Page excerpt =
========

At first glance, you might think this is some kind of sequel to Deathgasm, but sorry, it’s not. But it easily could have been. We are in the 80’s, in the cold and conservative Nordic land of Norway where La Det Swinge by Bobbysocks is the most metal you can hear on the radio. We are introduced to the teenager Øystein “Euronymous” Aarseth who starts the small and obscure extreme metal band called Mayhem, together with Jørn “Necrobutcher” Stubberud, and eventually get their permanent drummer Jan Axel “Hellhammer” Blomberg. They get a vocalist from Sweden who calls himself Dead, a severely depressed, twisted and suicidal skinny guy who mostly spends his time collecting dead animals, chasing cats with a shotgun and keeps fantasizing about death. Dead immediately shows up to take his stage name quite literally, by almost cutting himself to death while screaming Freezing Moon on stage wearing corpse-makeup and dirty clothes that have been a whole night underground to get the right smell of decay. However, it doesn’t take long before Dead takes his persona too literal by killing himself, blowing his brains to pieces with a shotgun. Upon finding him, Euronymous takes a picture of his body in which he used as the cover of one of their bootlegs. A disgraceful act that Necrobutcher didn’t want to be a part of, and then quits.

========

Data section =
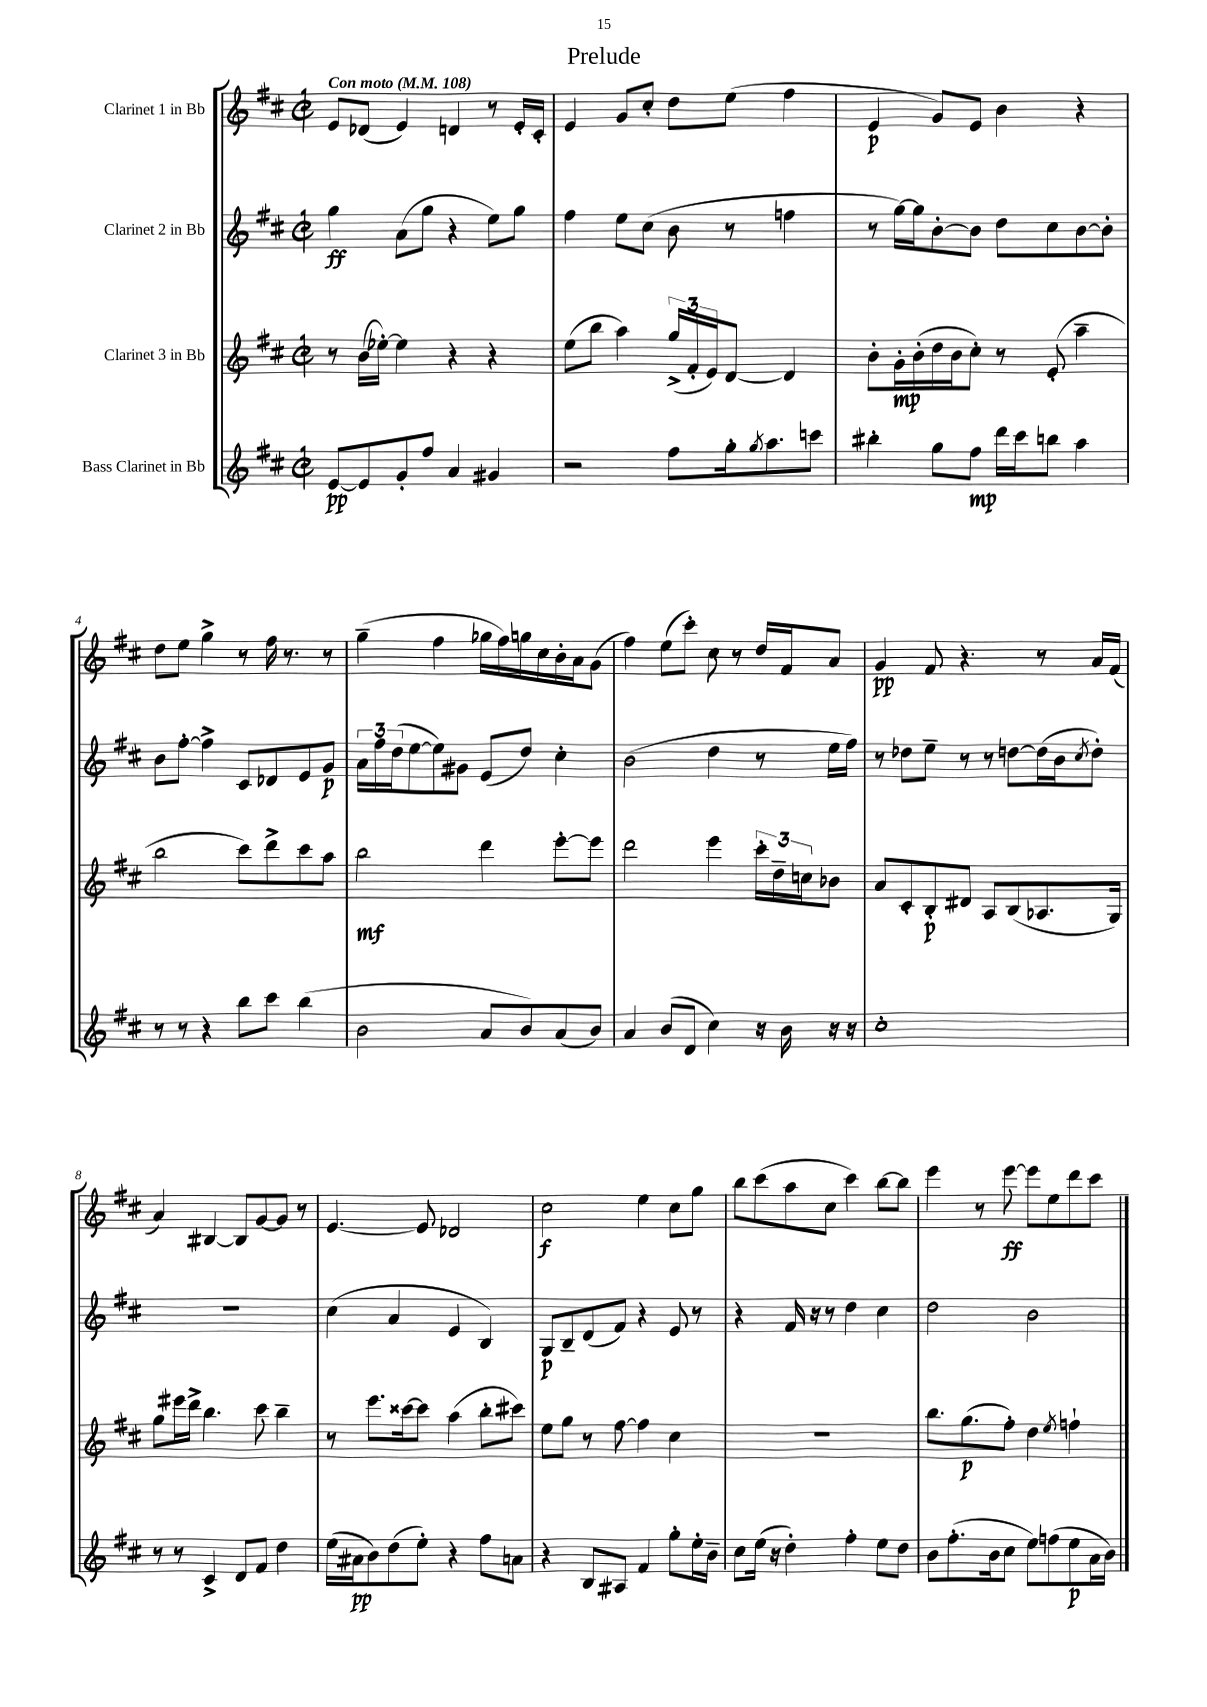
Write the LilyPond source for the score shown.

========

Requirements = In the passage about the band Mayhem, which song is Dead screaming on stage while nearly cutting himself to death?

Solved exercise = Freezing Moon.